### Te volgen instructies
Beantwoord op basis van de uitspraak over de kinderopvangtoeslag de volgende vragen:
1. Op welke datum diende eiser zijn aanvraag voor herbeoordeling in?
2. Hoe hoog is de dwangsom per dag, en wat is het maximum?
3. Welk bedrag aan griffierecht moet de Belastingdienst aan eiser vergoeden?

### Tekst voor analyse
=-=-=-=-=

In deze uitspraak van de Rechtbank Zeeland-West-Brabant op 29 februari 2024, wordt het beroep van eiser beoordeeld, die stelt dat de Belastingdienst/Toeslagen niet tijdig heeft beslist op zijn aanvraag van 13 juni 2022 voor herbeoordeling van zijn situatie met betrekking tot de kinderopvangtoeslag. De rechtbank oordeelt dat het beroep kennelijk gegrond is, aangezien de beslistermijn is overschreden. Eiser heeft de Belastingdienst op 21 augustus 2023 in gebreke gesteld, maar er is sindsdien geen nieuw besluit genomen.
De rechtbank bepaalt dat de Belastingdienst binnen twee weken na verzending van deze uitspraak een vooraankondiging aan eiser moet verzenden. Gezien de omstandigheden en het aantal aanvragen dat door de Belastingdienst moet worden behandeld, acht de rechtbank een termijn van acht weken voor de vooraankondiging redelijk. Eiser kan tegen deze vooraankondiging een zienswijze indienen, waarna de Belastingdienst nog twee weken heeft om een besluit op de aanvraag bekend te maken.
Daarnaast legt de rechtbank een dwangsom op van € 100,- per dag voor elke dag dat de Belastingdienst de termijnen overschrijdt, met een maximum van € 15.000,-. De rechtbank oordeelt verder dat de Belastingdienst het griffierecht van € 51,- en een proceskostenvergoeding van € 437,50 aan eiser moet vergoeden. De uitspraak is openbaar gemaakt en partijen zijn geïnformeerd over hun recht om verzet aan te tekenen tegen deze uitspraak.

=-=-=-=-=

[Datasetrecords]
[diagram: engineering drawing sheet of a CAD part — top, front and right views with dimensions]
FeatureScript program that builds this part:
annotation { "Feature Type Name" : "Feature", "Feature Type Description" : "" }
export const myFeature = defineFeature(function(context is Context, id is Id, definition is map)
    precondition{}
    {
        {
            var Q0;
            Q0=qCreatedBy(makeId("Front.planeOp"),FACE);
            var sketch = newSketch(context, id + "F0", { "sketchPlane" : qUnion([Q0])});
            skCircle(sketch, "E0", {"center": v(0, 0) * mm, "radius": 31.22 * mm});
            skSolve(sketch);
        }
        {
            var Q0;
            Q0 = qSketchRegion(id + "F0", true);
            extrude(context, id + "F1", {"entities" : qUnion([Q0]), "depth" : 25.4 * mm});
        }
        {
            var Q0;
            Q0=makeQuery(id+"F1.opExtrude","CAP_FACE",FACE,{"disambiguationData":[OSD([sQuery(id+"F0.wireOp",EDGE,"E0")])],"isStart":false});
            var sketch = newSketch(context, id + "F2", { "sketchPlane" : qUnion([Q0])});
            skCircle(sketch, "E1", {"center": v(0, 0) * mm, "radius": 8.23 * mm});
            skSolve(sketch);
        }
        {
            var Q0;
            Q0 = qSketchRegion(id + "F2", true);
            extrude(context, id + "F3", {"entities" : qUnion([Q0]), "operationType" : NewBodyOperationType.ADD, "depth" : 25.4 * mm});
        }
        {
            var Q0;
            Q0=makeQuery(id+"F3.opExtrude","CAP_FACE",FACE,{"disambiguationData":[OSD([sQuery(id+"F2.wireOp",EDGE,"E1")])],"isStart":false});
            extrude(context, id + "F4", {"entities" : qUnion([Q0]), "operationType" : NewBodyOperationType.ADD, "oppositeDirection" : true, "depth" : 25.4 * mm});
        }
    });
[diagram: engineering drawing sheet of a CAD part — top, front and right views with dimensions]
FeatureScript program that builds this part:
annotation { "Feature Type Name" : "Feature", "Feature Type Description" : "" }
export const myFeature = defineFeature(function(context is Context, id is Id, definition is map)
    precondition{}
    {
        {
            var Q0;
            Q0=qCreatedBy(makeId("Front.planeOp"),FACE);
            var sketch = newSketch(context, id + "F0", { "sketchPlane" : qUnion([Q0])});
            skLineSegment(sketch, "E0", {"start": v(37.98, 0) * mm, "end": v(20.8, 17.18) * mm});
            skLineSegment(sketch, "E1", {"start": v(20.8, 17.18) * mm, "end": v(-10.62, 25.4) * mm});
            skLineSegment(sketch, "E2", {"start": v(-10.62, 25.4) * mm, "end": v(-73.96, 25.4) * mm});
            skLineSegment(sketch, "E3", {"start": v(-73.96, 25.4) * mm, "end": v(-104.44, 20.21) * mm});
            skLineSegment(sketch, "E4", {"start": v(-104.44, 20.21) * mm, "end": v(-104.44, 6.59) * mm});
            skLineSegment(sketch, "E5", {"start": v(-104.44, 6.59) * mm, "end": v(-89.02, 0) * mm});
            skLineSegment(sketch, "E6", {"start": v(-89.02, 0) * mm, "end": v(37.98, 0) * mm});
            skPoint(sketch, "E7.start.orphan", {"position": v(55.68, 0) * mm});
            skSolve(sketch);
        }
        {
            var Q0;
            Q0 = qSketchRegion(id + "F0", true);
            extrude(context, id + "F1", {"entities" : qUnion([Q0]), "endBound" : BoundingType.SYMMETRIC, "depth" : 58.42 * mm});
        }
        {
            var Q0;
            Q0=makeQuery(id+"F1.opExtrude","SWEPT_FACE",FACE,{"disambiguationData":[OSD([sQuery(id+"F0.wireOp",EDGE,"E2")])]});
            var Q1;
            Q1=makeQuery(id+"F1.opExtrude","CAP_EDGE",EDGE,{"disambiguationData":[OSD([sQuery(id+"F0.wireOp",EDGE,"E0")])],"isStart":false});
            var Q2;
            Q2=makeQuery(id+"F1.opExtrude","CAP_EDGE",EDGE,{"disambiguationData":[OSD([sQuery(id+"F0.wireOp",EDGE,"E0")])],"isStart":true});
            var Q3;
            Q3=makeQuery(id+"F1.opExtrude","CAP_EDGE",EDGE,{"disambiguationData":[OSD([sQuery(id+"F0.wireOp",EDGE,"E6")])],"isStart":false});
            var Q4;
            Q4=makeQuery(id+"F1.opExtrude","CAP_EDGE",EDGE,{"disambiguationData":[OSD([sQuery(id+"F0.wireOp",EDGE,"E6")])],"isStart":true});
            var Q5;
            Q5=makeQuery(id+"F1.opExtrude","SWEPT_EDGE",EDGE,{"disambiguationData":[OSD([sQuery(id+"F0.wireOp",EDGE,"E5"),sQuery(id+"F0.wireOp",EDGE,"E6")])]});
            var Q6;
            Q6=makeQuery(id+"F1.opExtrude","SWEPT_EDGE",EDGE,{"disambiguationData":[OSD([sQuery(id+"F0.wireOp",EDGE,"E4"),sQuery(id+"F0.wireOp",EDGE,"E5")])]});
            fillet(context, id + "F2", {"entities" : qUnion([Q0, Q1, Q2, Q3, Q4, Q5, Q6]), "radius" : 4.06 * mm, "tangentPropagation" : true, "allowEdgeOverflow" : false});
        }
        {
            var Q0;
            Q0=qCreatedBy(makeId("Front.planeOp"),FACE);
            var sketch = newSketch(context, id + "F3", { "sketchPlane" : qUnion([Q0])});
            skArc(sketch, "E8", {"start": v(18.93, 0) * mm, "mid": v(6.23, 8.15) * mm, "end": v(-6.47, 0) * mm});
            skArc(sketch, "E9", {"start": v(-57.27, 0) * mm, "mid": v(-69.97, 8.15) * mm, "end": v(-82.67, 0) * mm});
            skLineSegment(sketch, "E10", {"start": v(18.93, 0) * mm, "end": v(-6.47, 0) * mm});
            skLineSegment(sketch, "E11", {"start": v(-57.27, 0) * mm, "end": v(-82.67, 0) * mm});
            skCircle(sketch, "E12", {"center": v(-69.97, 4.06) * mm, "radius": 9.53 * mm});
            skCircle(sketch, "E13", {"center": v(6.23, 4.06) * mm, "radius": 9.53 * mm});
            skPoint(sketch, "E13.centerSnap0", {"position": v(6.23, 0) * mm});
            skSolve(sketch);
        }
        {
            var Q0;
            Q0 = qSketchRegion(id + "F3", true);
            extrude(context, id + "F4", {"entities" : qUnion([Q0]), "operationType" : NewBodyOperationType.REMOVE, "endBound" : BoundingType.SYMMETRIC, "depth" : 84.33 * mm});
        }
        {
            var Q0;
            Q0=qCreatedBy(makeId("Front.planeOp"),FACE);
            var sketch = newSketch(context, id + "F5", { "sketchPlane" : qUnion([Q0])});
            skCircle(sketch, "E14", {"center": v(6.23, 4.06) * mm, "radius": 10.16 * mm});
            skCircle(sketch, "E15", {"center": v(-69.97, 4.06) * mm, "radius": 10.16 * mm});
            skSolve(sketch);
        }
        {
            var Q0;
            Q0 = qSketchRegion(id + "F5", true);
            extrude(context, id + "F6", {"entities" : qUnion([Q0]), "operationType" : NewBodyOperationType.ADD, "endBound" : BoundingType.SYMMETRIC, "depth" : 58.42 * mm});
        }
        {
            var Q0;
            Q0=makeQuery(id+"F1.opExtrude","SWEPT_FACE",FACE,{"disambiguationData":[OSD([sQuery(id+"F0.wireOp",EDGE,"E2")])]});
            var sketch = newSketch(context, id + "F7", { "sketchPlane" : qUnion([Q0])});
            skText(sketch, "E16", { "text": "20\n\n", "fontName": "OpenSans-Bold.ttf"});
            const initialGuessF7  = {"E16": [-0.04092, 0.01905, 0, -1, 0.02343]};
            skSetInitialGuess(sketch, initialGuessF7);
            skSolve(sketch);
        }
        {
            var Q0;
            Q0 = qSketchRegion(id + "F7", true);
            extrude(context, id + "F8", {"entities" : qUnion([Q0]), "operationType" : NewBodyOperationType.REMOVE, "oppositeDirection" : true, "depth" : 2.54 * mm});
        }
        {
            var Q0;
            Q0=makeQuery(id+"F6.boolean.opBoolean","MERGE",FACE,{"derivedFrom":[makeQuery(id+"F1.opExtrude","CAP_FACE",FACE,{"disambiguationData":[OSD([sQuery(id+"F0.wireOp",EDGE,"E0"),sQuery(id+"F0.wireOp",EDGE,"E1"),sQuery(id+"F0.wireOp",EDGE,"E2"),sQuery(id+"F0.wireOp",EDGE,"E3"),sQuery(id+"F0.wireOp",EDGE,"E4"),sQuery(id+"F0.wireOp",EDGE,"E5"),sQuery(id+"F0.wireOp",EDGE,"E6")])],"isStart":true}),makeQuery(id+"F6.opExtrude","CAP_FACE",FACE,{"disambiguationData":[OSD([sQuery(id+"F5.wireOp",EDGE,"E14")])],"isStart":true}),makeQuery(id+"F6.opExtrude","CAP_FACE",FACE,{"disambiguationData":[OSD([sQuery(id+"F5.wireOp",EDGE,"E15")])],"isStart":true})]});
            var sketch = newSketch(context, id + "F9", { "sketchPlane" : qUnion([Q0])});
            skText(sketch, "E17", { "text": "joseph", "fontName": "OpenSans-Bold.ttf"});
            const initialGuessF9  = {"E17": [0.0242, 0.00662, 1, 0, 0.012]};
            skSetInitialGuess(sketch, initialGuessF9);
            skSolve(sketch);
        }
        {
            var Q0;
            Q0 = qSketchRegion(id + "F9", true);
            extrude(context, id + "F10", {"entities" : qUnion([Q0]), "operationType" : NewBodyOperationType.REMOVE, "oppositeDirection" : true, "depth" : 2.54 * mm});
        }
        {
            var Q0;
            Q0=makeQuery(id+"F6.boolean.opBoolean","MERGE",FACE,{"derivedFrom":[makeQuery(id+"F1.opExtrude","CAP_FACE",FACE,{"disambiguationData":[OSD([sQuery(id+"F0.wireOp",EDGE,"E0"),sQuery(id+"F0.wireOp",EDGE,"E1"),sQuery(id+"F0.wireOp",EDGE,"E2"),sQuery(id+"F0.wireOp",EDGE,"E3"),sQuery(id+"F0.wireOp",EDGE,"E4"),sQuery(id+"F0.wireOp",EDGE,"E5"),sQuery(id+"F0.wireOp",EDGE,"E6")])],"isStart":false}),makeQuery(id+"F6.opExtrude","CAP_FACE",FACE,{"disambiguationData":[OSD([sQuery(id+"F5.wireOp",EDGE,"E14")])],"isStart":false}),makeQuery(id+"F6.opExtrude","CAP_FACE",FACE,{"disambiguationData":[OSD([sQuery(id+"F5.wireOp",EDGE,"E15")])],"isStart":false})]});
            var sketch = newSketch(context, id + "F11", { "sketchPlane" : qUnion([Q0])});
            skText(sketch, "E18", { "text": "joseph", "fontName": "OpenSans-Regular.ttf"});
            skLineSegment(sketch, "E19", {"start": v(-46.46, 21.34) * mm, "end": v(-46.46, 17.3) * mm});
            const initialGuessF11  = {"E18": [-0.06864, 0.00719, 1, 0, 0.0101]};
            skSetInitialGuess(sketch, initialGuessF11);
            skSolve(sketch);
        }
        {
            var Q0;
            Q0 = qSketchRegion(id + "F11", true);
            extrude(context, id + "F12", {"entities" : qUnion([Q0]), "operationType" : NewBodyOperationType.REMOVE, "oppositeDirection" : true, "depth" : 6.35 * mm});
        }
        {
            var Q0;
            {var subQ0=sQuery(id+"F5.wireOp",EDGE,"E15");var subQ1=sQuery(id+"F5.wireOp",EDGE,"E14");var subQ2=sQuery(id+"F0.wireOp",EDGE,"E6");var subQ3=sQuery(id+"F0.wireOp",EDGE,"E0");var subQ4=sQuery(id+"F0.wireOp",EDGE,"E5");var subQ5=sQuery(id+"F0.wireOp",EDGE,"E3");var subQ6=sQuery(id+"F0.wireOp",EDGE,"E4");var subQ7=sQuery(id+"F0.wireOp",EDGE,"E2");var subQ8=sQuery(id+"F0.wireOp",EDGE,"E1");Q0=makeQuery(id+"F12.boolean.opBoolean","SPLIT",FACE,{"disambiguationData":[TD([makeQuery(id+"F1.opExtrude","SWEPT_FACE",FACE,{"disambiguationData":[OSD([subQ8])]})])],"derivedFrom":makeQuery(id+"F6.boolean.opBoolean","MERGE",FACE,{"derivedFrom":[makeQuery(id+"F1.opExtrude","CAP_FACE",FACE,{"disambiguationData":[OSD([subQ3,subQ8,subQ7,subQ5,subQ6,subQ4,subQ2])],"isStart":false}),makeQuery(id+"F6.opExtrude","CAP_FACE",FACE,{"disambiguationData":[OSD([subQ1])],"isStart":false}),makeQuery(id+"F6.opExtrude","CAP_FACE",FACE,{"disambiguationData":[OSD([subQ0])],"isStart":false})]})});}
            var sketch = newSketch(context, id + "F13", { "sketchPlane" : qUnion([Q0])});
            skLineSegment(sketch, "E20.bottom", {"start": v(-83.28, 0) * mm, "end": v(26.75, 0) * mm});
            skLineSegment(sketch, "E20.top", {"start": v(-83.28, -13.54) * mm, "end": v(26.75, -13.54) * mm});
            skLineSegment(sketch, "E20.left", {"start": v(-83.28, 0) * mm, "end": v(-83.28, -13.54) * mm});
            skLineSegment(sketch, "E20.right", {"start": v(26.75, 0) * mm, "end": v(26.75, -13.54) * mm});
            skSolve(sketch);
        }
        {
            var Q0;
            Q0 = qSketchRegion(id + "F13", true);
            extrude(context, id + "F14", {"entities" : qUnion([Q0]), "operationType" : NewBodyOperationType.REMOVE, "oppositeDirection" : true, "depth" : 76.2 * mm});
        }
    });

=-=-=-=-=

### Antwoord
1. Op 13 juni 2022.
2. € 100,- per dag, met een maximum van € 15.000,-.
3. € 51,-.